§ Extract:
══════════════════════════════
“Do any human beings ever realize life while they live it—every, every minute?”
— Emily Webb
Thornton Wilder’s Our Town
Rumpus Poetry Book Club Advisory Board member Gabrielle Calvocoressi on why she chose Noelle Kocot’s The Bigger World to be the group’s February selection.
I started writing this in a Best Western alongside the highway in San Diego. There were a couple of drunk guys sitting in the hot tub located in the parking lot and I could hear the rumble of the speed metal band playing in the hotel bar. It was eleven at night and I’d been working all day. It was all a little desperate. So I stopped writing about why I chose Noelle Kocot’s remarkable book, The Bigger World as this month’s Book Club selection and just got into bed and read it again. And as her work has done so many times before, it saved me. This new world she’s created for us to move around in is so different from her other books and yet, like all visionaries (which I unabashedly say she is), this book is the logical and luminous next step a career that has already produced some of the most challenging, daring and compassionate poems I’ve read. I’m thankful for it.
The Bigger World comes after Poem for the End of Time and Other Poems and Sunny Wednesday. It comes after the loss of Kocot’s husband and during a war and after the loss of any sort of financial security any of us thought we had. It comes after Spoon River Anthology and Our Town, which is important to remember, I think, as we move through this month. This is a book of ghosts and a book about the refutation of ghosts. Just like Emily Webb the figures that inhabit this book of poems have to make the hard choice between life in this world and the next. Here are Rita and Emil in, “The Love That Lasts After Death”:
Rita sprouted wings like a seagull
And flew off to meet her long-lost
Love, Emil. Emil had died in a wreck
Years before, but a seagull would
Know where to find him. Emil
Welcomed Rita, told her she never
Had to be human again, that she
Could stay with him forever. It
Was tempting for Rita, but she
Decided to go back into the world— from The Love That Lasts After Death
And here’s Tristan:
…When his partner
Died, Tristan found himself being
The lone survivor of an alien race
Of two. His partner had left him
A note. “I leave you my space-
Suit. I will see you again. Tristan
Didn’t really know what to make
Of the note, but he started to build
A shuttle in his house.— from Favors From the Dead
Who hasn’t wanted a space suit or some ship to take us to things we’ve lost? I was sitting in the hotel room listening to the men outside and eating a piece of toasted seaweed I’d fished out of my bag when I realized it was just a few days before the day ten years ago when I got a call telling me to come to a hospital room in Connecticut because, “If anyone can bring her back you can.” I imagined the white rental car I drove through the incomprehensibly cold night after getting off of a plane from California. And how I sat in the hospital chapel because I was too scared to go up and just said “Please” over and over. The priest came in and I said, “What do you do when you’re too scared to touch someone?” And he said, “This. And then you go touch them.”
══════════════════════════════
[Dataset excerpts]
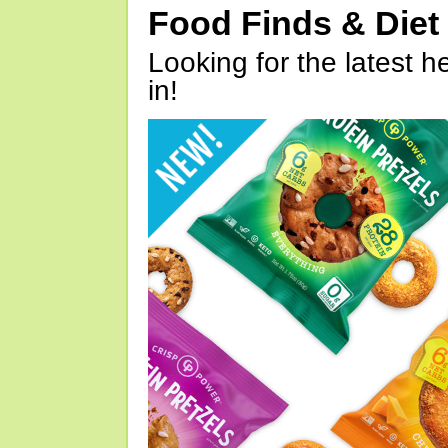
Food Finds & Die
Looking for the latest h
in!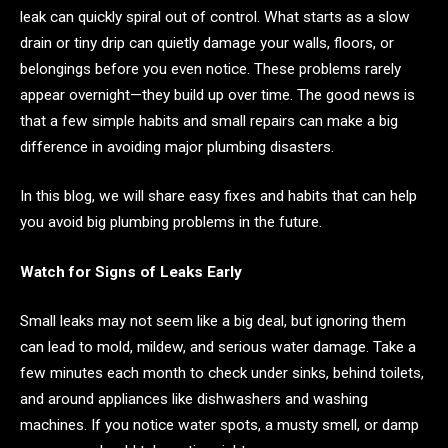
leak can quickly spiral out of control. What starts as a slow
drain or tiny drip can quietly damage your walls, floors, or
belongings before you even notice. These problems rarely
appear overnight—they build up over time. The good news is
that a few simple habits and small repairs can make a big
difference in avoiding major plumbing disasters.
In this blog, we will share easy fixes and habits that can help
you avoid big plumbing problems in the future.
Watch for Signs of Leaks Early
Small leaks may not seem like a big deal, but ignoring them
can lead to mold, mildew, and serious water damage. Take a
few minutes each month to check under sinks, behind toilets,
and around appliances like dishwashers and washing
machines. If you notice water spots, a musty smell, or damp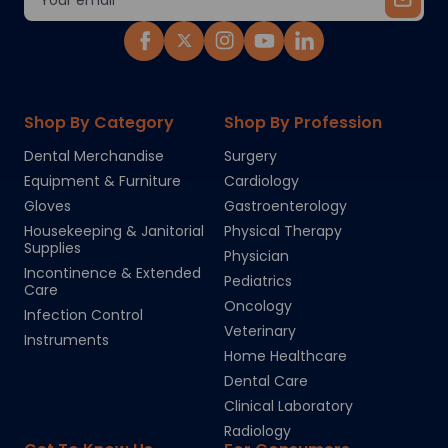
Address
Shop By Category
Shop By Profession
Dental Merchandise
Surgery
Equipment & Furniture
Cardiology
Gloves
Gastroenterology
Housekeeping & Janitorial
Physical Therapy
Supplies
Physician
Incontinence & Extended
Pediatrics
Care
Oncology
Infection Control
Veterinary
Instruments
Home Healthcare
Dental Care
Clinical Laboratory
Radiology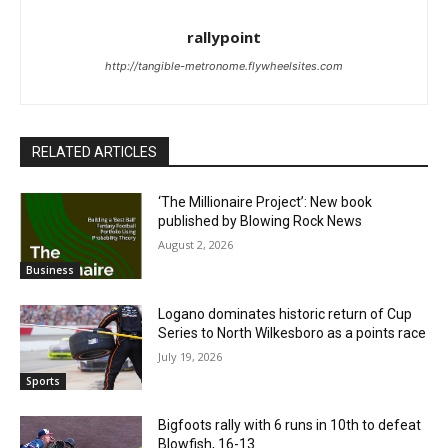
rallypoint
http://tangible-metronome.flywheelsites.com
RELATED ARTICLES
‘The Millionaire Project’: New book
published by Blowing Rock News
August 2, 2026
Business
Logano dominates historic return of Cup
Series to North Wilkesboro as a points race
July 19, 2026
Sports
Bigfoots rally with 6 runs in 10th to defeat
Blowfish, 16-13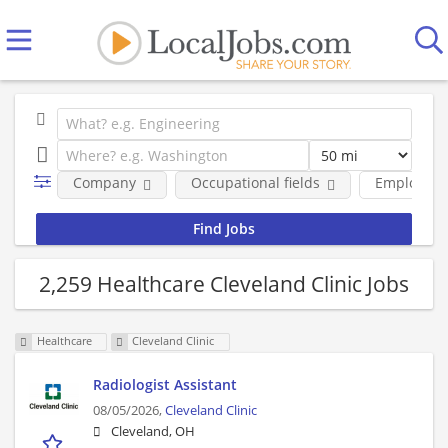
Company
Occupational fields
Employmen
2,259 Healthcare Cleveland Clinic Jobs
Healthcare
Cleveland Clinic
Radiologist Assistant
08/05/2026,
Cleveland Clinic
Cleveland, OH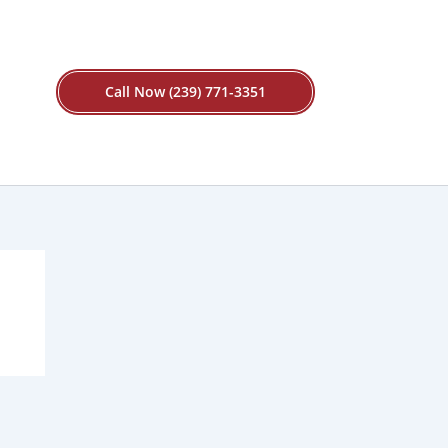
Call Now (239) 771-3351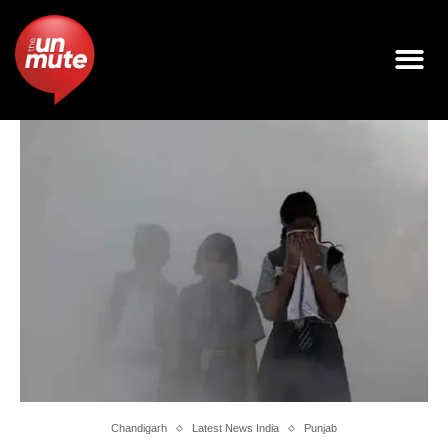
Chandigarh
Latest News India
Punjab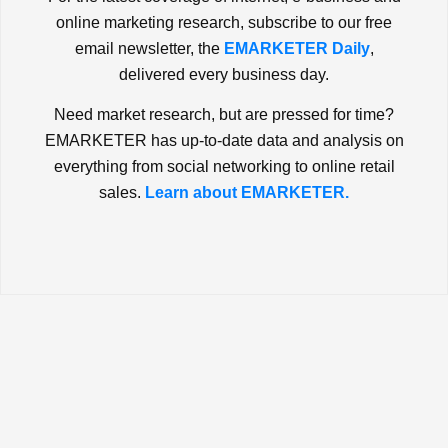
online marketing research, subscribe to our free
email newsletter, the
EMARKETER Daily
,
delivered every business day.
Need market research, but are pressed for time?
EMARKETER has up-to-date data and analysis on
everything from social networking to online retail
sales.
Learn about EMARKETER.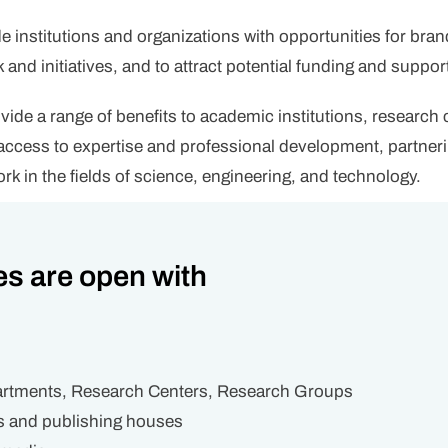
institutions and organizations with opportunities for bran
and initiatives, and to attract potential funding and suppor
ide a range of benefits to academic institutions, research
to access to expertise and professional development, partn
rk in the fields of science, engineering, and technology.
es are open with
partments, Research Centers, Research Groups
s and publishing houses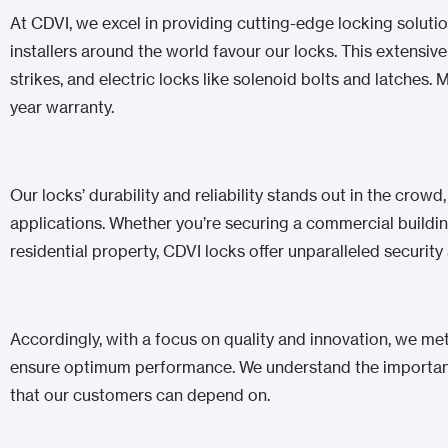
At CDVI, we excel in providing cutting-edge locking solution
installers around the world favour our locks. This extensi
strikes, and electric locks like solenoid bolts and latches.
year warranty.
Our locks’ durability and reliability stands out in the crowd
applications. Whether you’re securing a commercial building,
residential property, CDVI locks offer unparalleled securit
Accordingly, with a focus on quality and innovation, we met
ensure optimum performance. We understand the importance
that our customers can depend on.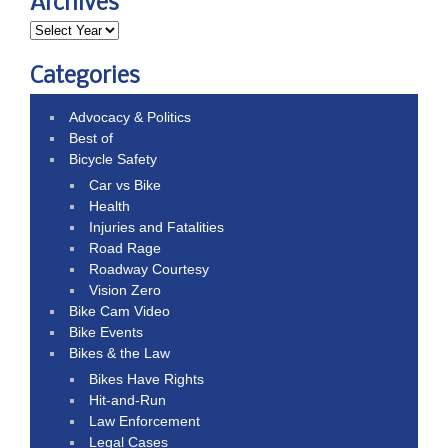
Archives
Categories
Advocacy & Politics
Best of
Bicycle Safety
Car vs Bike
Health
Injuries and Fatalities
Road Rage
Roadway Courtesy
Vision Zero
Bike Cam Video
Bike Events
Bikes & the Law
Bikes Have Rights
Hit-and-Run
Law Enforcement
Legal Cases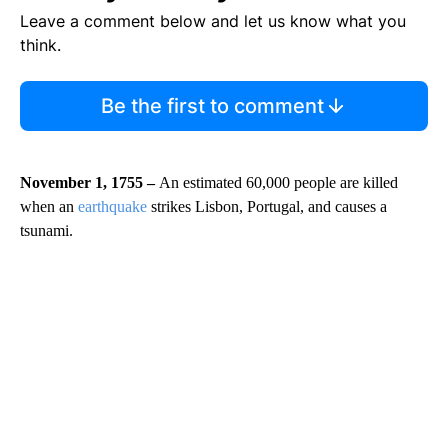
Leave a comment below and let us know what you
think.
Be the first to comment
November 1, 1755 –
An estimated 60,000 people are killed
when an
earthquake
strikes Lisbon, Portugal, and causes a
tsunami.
══════════════════════════════
§ Problem A: Please translate this sentence from the essay on The Bigger World into Spanish: "This is a book of ghosts and a book about the refutation of ghosts."
§ Problem B: Write the next part of the essay on The Bigger World, picking up after its last sentence.

§ Written reply A: Este es un libro de fantasmas y un libro sobre la refutación de los fantasmas.

§ Written reply B:
The Bigger World seems to me to make the same claim. As much as its brilliance lives in the sheer audacity of giving us a book of characters (not persona poems or a long historical narrative recounted by survivors or ghosts or carny folk) the really staggering achievement of this book is its compassion for the reader. How patient Kocot is. In poem after poem people make the most of their everyday lives amidst so much devastation. Partners die and parents die and people do the craziest thing of all and fall in love. And Kocot watches and tells us about it. And slowly as we listen and look at what these people see and dream we get closer to the unspeakable fear, not of losing things but of loving things in the first place. It’s not just people. It’s the whole world of things that glimmer and send us running towards them and often disappoint us: giraffes and butterflies and bananas. Owls and turkey dinners. You finally meet the man who knows how to get rid of the giant anaconda that’s been chasing you around. How the hell are you supposed to breathe? How do you touch something like that?
You just do. And sometimes it turns out terribly. And then you have a decision to make. Emily Webb says, “I’m ready to go back.” So do the characters in Kocot’s world. Back where? Join us this month and let’s find out together.